» Data to use
■ ■ ■ ■ ■ ■ ■

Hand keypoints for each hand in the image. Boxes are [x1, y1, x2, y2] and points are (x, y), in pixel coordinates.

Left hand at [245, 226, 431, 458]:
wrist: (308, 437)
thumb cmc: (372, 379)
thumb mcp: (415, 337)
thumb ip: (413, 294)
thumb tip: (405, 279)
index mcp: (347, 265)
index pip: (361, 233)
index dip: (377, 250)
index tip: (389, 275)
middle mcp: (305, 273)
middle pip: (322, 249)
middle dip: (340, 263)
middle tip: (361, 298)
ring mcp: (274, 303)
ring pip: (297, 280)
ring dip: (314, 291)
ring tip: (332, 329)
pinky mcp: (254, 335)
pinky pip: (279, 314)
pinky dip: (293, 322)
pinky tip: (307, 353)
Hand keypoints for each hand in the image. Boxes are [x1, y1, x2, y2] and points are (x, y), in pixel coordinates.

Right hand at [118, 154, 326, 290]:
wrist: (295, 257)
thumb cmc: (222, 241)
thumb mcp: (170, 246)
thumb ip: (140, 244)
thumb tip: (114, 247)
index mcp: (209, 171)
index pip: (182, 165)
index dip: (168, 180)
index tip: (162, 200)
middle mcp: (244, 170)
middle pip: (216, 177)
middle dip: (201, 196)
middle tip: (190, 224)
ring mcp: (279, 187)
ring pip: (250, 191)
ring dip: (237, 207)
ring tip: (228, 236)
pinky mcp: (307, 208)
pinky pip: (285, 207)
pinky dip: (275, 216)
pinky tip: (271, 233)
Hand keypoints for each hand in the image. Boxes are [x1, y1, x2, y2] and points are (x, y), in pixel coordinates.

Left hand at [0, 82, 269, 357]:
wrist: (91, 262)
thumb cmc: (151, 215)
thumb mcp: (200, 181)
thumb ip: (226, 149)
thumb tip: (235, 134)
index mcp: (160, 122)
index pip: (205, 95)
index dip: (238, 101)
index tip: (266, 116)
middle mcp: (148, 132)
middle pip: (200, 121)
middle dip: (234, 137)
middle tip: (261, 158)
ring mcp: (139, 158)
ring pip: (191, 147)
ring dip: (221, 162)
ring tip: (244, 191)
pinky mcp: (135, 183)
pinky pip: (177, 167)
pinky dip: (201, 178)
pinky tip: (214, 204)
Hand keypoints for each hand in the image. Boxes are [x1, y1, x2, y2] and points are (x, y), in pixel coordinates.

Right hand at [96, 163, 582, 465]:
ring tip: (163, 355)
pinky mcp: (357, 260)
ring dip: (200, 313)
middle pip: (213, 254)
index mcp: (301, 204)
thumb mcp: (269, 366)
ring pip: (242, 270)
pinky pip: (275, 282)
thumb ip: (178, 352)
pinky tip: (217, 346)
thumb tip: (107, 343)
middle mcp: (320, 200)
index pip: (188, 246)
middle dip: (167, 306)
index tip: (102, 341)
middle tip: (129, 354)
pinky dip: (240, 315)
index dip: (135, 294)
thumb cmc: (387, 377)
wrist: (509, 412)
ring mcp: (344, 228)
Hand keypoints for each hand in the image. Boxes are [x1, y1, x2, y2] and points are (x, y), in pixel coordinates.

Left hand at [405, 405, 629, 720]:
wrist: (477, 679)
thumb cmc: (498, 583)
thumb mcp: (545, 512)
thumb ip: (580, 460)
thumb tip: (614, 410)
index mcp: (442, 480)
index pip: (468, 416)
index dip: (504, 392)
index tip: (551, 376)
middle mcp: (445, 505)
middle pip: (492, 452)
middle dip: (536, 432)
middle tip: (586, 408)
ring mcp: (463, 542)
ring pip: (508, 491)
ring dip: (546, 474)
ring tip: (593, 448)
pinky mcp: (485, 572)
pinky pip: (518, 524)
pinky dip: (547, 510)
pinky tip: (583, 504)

■ ■ ■ ■ ■ ■ ■

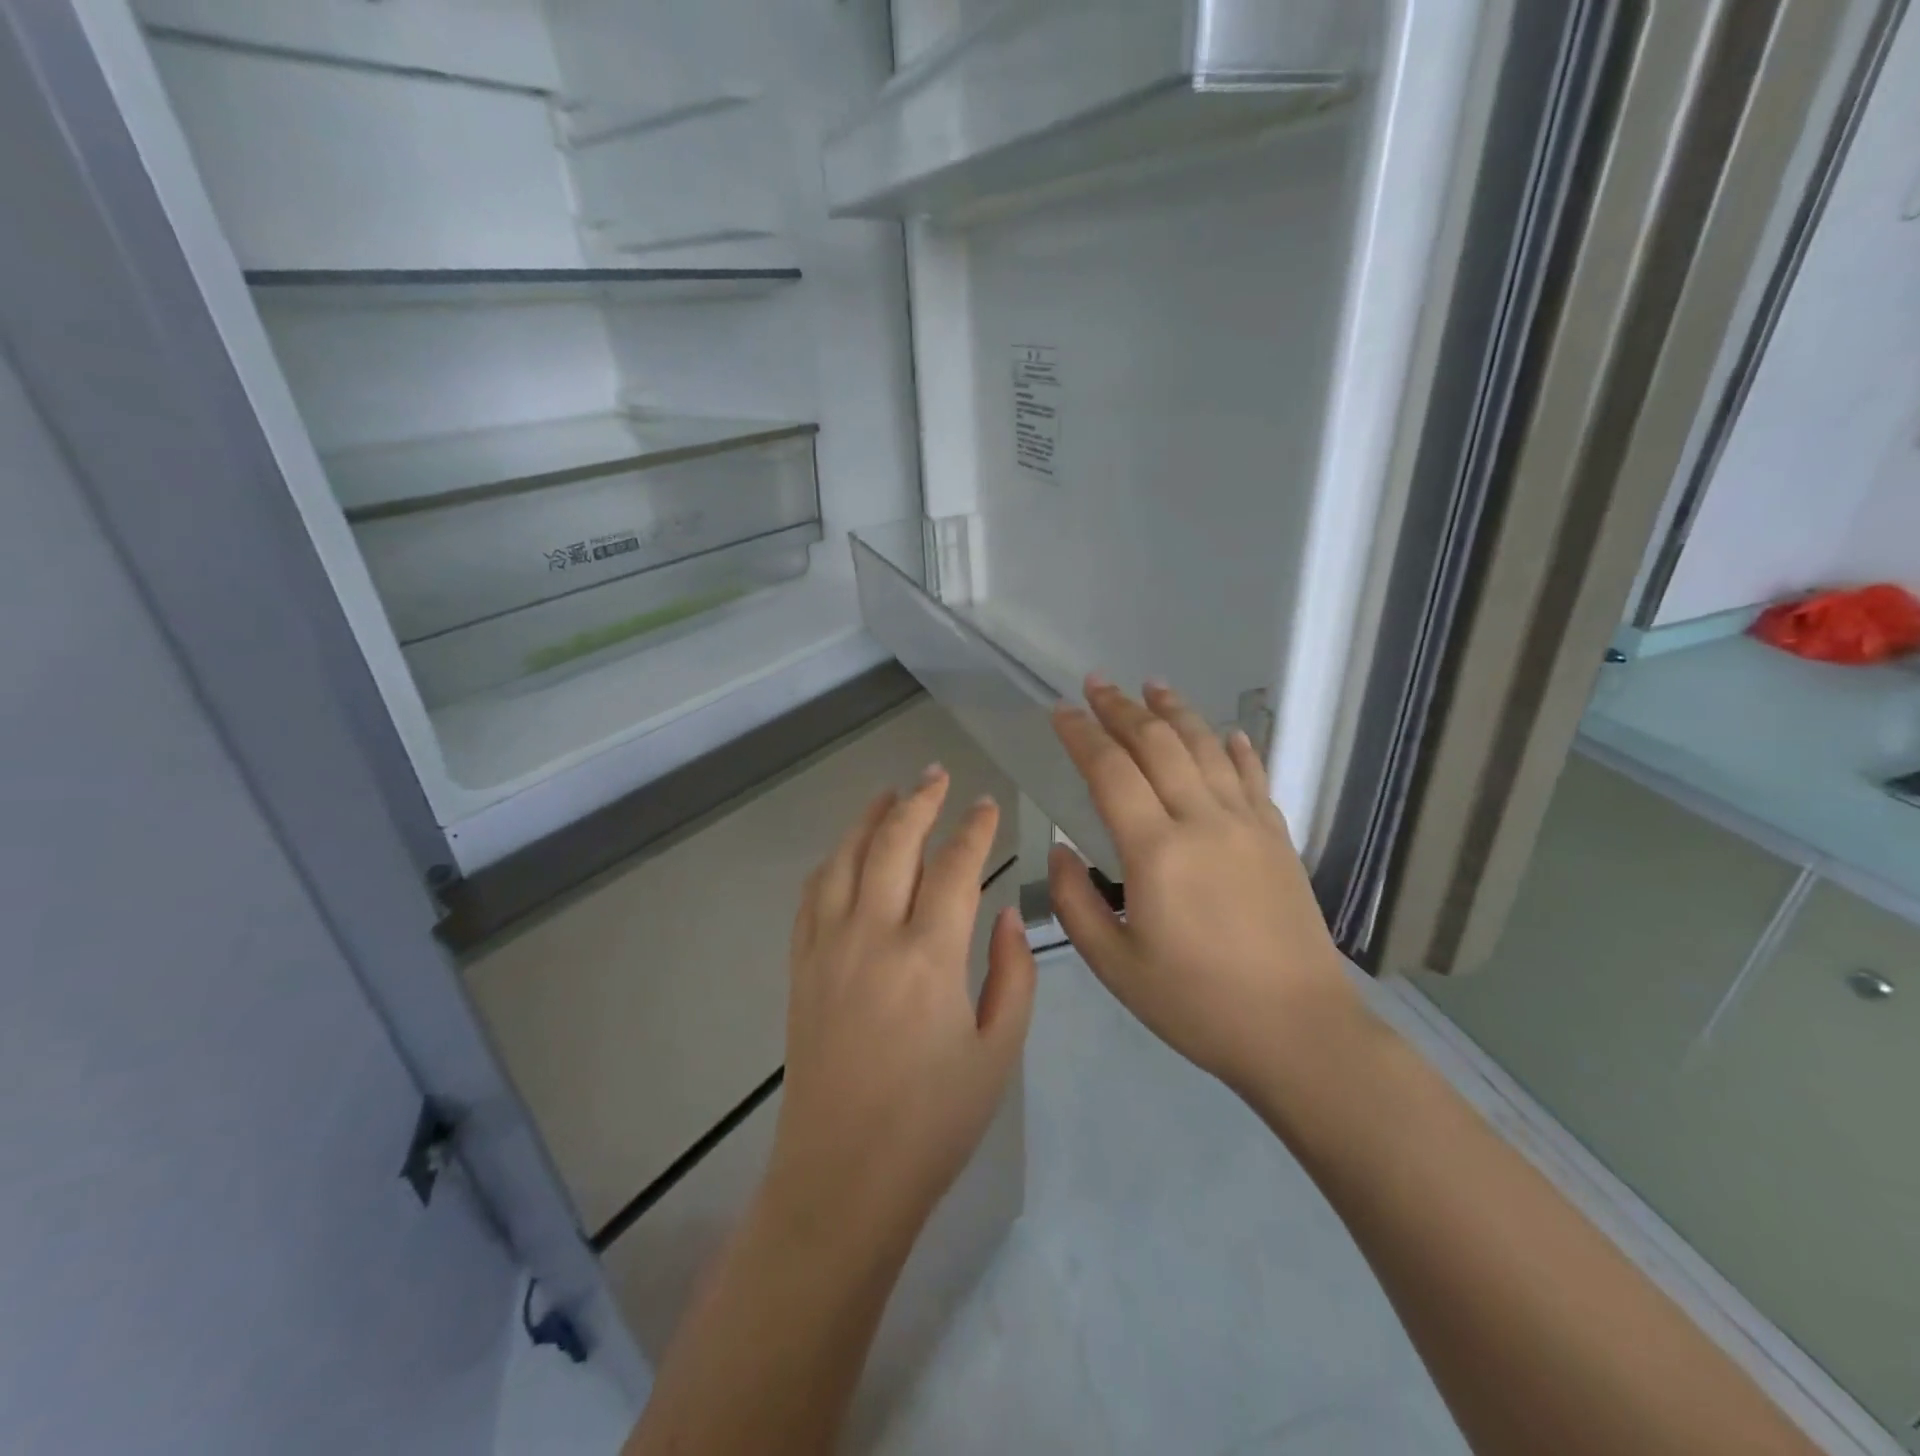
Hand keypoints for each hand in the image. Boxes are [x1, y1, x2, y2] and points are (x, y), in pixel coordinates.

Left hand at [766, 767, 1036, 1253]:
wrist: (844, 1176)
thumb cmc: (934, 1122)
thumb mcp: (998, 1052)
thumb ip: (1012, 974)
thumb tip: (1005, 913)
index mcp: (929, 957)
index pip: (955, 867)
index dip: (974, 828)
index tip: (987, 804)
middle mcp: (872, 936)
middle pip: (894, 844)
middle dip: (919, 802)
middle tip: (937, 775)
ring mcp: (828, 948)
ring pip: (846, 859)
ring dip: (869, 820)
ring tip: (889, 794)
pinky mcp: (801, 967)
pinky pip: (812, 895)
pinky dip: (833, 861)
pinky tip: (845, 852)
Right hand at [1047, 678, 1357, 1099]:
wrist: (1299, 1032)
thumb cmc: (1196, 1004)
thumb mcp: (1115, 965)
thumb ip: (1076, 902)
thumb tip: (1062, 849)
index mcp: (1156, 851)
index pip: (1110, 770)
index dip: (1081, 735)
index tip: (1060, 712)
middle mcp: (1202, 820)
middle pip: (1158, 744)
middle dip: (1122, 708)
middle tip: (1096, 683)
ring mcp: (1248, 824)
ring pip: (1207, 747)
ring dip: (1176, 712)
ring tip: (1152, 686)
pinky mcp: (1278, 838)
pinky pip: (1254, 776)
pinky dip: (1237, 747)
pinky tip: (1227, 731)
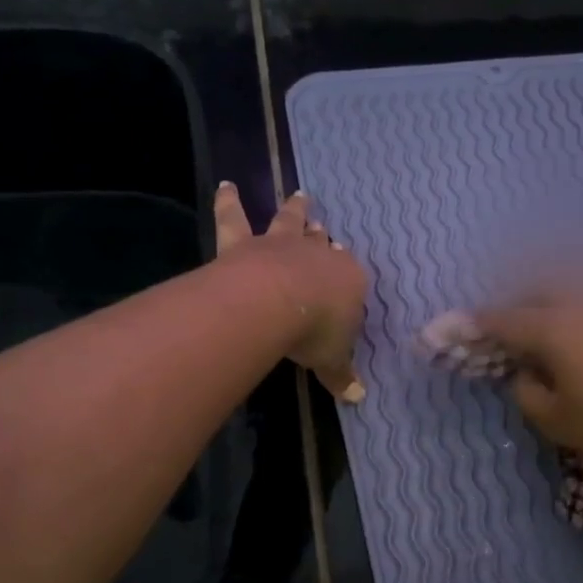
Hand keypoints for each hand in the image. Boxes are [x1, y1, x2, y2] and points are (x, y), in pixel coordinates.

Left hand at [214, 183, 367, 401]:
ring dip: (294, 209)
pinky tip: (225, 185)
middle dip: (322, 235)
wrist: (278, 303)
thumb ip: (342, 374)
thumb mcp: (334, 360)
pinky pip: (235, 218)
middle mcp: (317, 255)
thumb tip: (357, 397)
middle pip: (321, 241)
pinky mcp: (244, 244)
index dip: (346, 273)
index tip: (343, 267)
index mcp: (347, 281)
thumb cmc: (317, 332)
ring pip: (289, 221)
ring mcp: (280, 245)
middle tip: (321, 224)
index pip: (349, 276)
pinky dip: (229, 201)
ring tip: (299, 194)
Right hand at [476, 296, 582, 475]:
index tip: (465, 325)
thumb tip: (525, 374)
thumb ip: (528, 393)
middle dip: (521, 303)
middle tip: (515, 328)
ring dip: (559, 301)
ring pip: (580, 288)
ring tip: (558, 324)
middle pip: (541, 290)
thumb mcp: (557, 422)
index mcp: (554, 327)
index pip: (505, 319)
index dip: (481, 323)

■ ■ ■ ■ ■ ■ ■

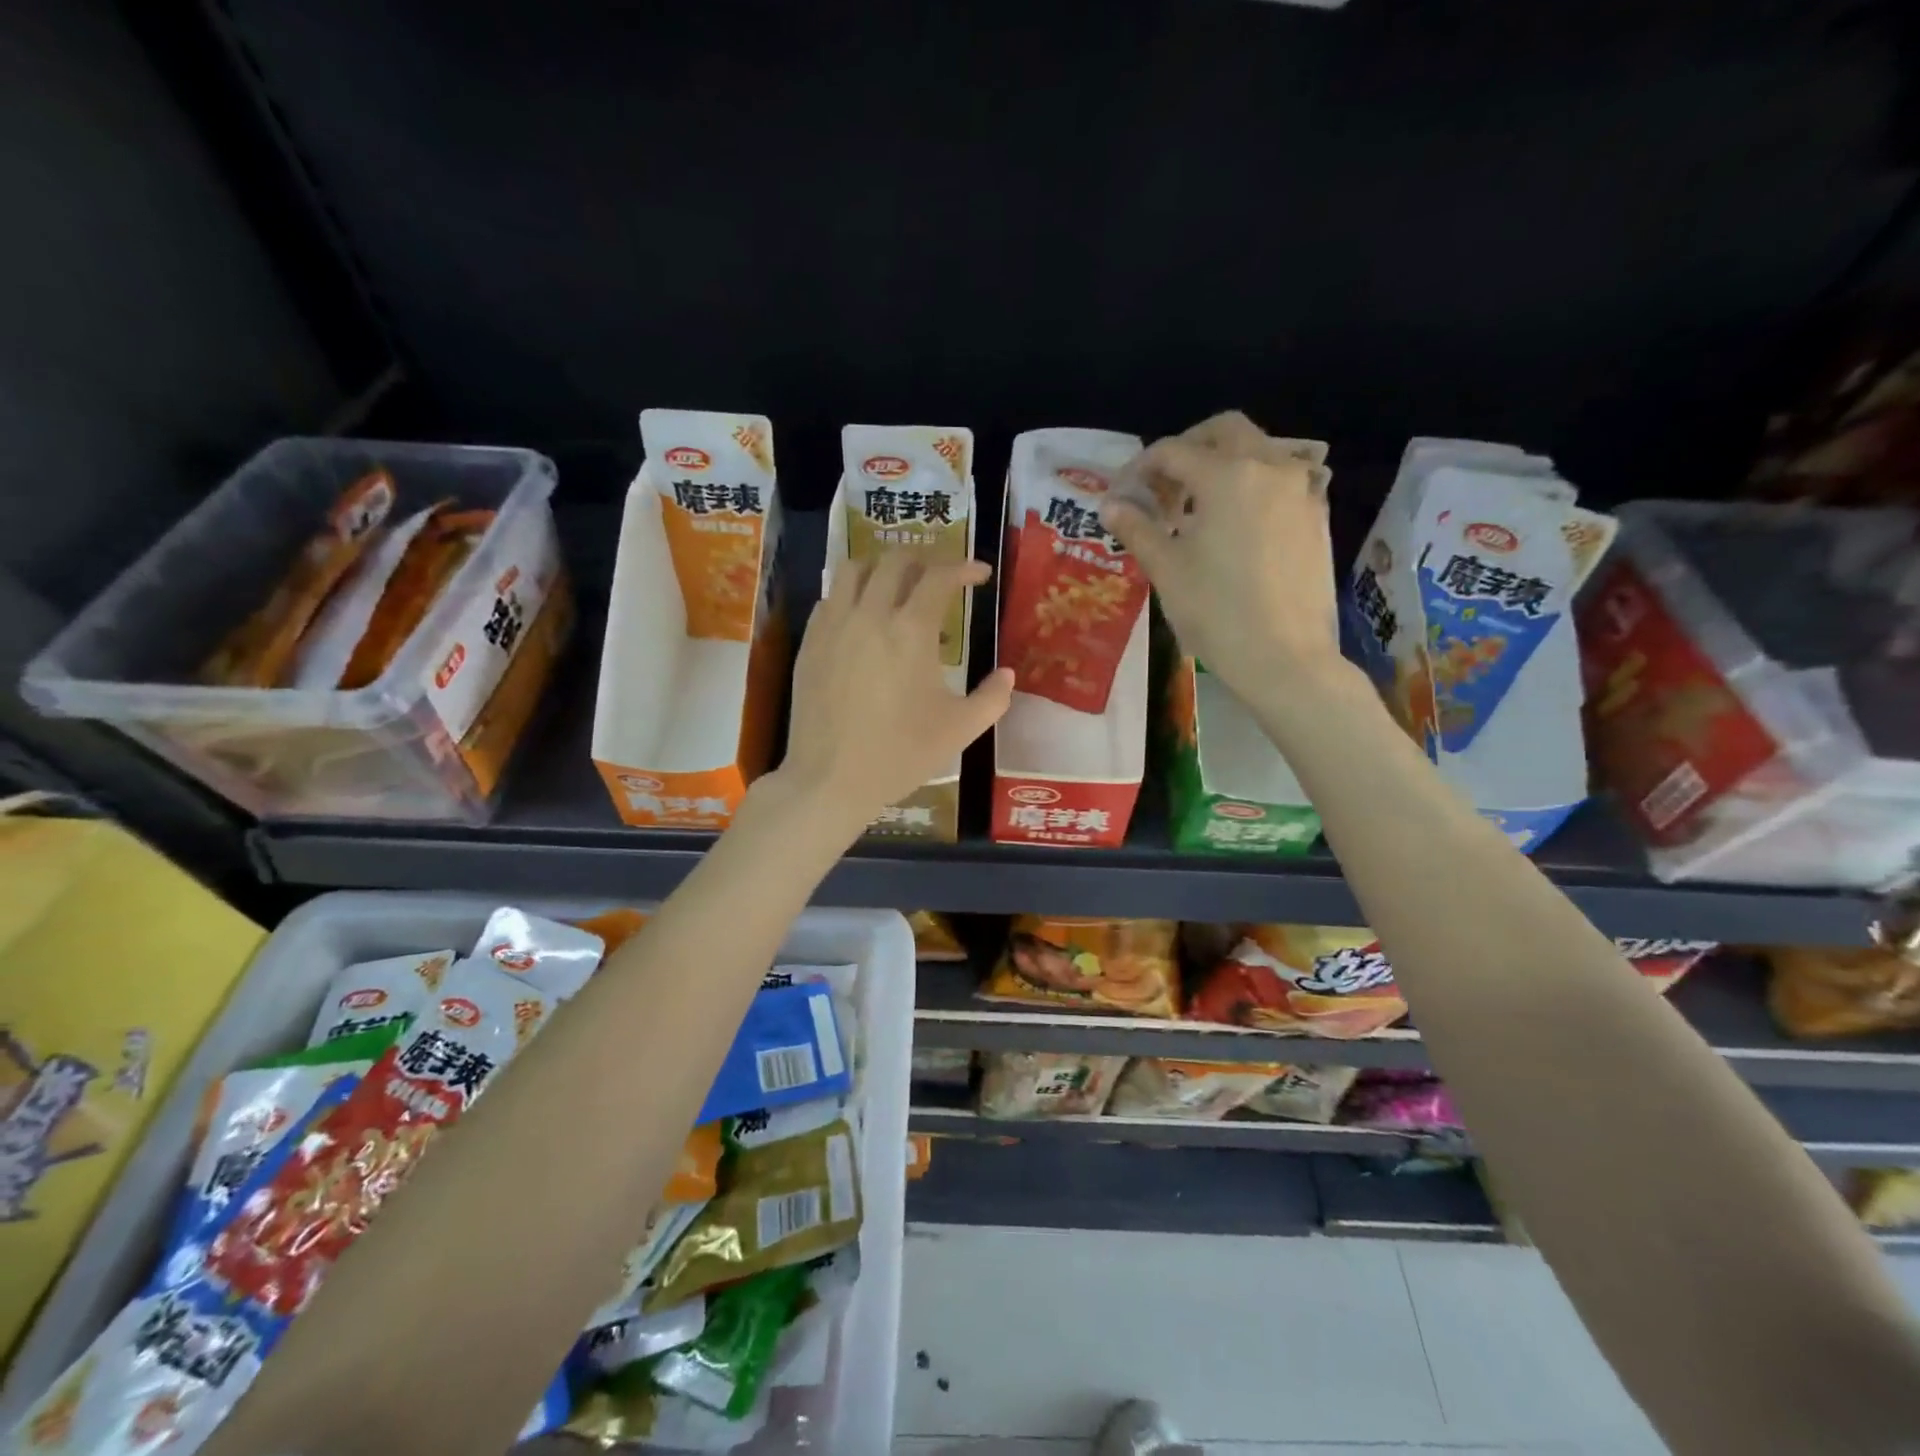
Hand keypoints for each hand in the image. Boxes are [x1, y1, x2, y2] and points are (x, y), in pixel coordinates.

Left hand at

■ ■ ■ ■ ■ ■ ■

When you reach the line in the material above that holds "middle mcp: (320, 200)", begin reproducing lines exactly, and stop after the line that holds "pinky tip: (583, 504)".

middle mcp: (320, 200)
index pip: (188, 246)
middle dip: (167, 306)
index tip: (102, 341)
middle tip: (129, 354)
pinky dip: (240, 315)
index dip: (135, 294)
thumb cmc: (387, 377)
wrist: (509, 412)
ring mcp: (344, 228)
Hand keypoints for each hand in the image. Boxes are [x1, y1, x2, y2] and points are (x, y), in pixel coordinates.

Left hand at [405, 405, 629, 720]:
wrist: (477, 679)
thumb cmc: (498, 583)
thumb mcp: (545, 512)
thumb ip: (580, 460)
thumb tip: (614, 410)
index mcp: (442, 480)
index pip: (468, 416)
index dip: (504, 392)
index tip: (551, 376)
middle mcp: (445, 505)
middle pip: (492, 452)
middle dip: (536, 432)
middle tip: (586, 408)
ring mcp: (463, 542)
ring pip: (508, 491)
ring dip: (546, 474)
ring tip: (593, 448)
pinky mcp: (485, 572)
pinky pip: (518, 524)
pinky dip: (547, 510)
pinky tip: (583, 504)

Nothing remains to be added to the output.